_本文_.
中庭がいくつもあり、診察室や病棟も奥に奥にと広がっています。
そこにたくさんの地域猫が暮らしています。
病院に猫。
猫たちを眺めるのは、中庭を散策する患者さんの楽しみでもあります。
日本では、やれ細菌が、病原菌が、と疎まれる猫。
病院の敷地から追い出されるのが常。
私たちの8年にわたり管理する某地域猫エリアにも、病院敷地が隣接しており、猫たちは軽々と境界線を乗り越えて、出たり入ったりをするわけです。
暖かな場所を、餌場を求めて。
それが問題とされ、猫の移動を余儀なくされていますが、
ヴェネツィアのサンティジョバンニエパオロ病院ではまったく問題にされず。
中庭から回廊や建物に出入りする猫たちに目くじら立てる人はいません。

_提供された記録_.

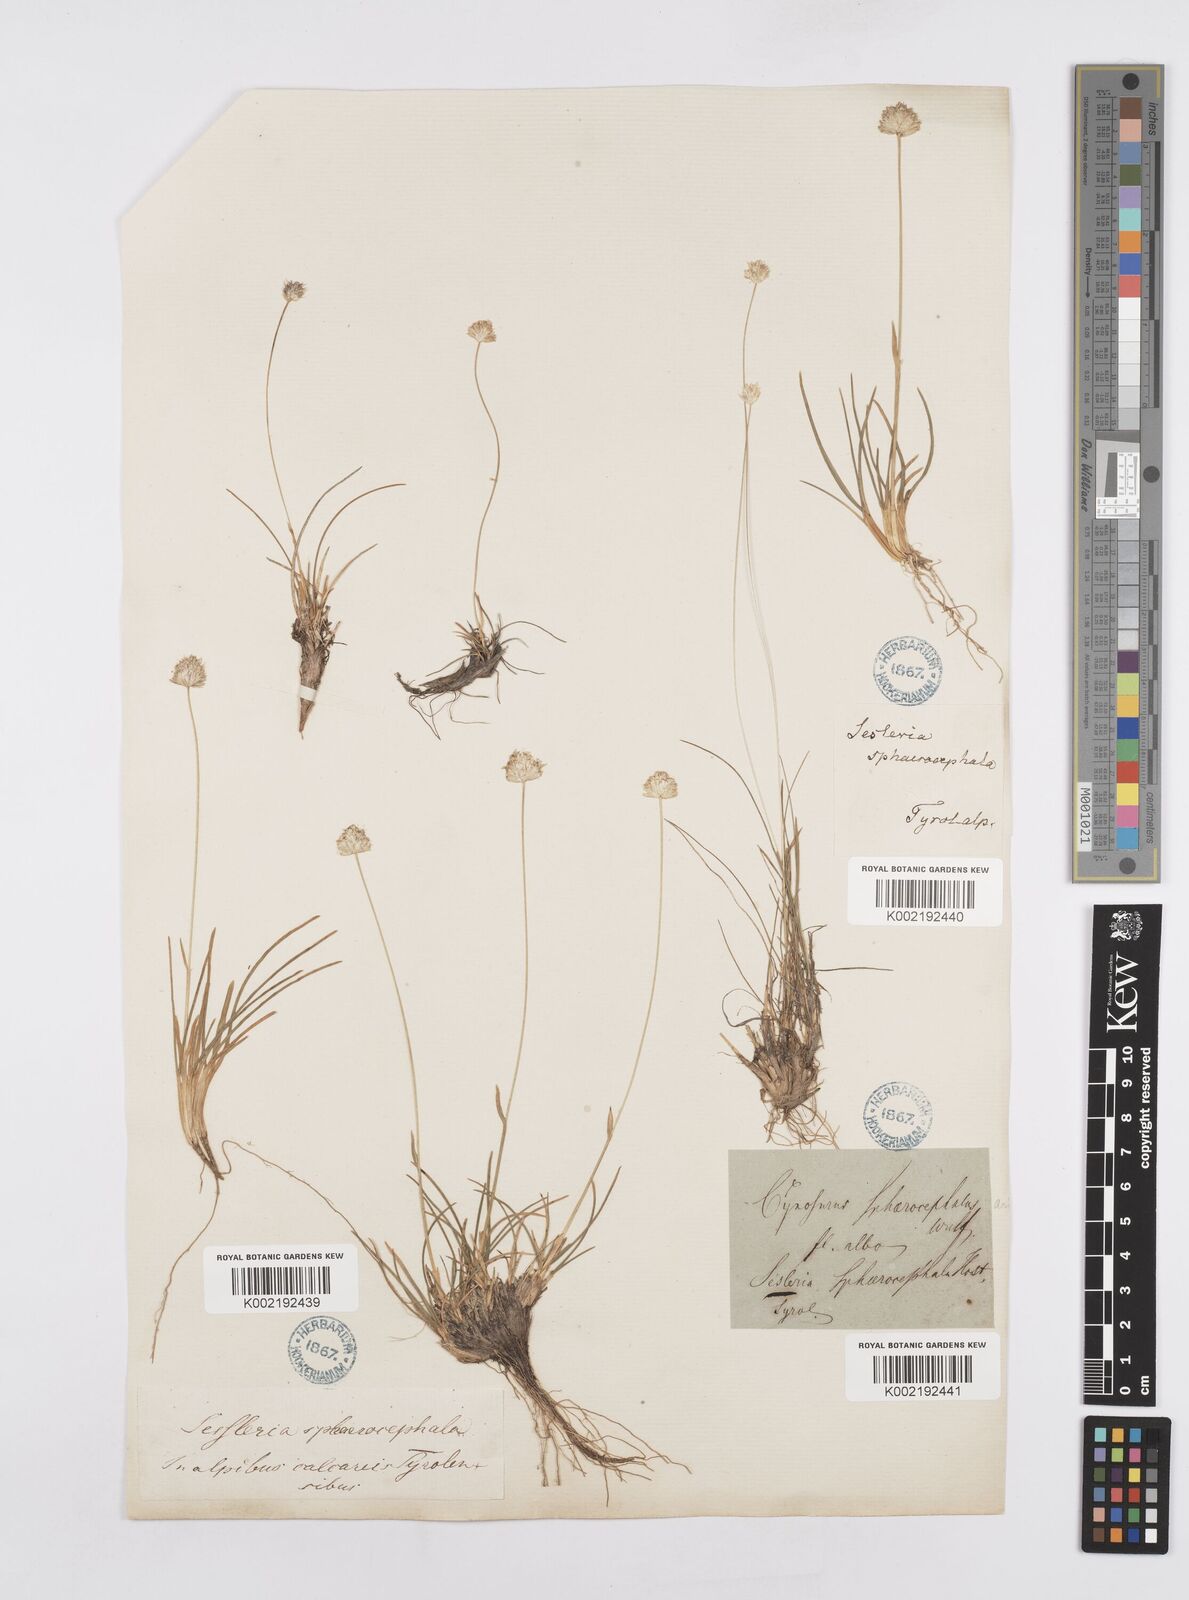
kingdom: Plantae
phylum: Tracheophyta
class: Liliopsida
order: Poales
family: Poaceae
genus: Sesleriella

* * *

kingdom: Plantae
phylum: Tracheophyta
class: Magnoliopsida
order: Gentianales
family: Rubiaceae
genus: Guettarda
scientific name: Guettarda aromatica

_課題_. 病院の猫についての本文を、最後の文の後から書き継ぎなさい。 記録は本文とは別の出典から取られたものです。

_解答_.
ルネサンス様式の美しさ。
静かなヴェネツィア。
隣はヴェロネーゼの絵画で名高い聖堂。
私が学部留学していた1987年あたりからは、島の広場、特にピアッツァーレ ローマからリアルト橋の間の広場は野良猫だらけでしたが、あれから大規模な法整備があり、避妊去勢が進み、今はこうした病院の中庭や、緑のある場所のほかは、ほとんど猫のコロニーは見かけません。
避妊去勢が動物福祉の向上、殺処分ゼロのための、要です。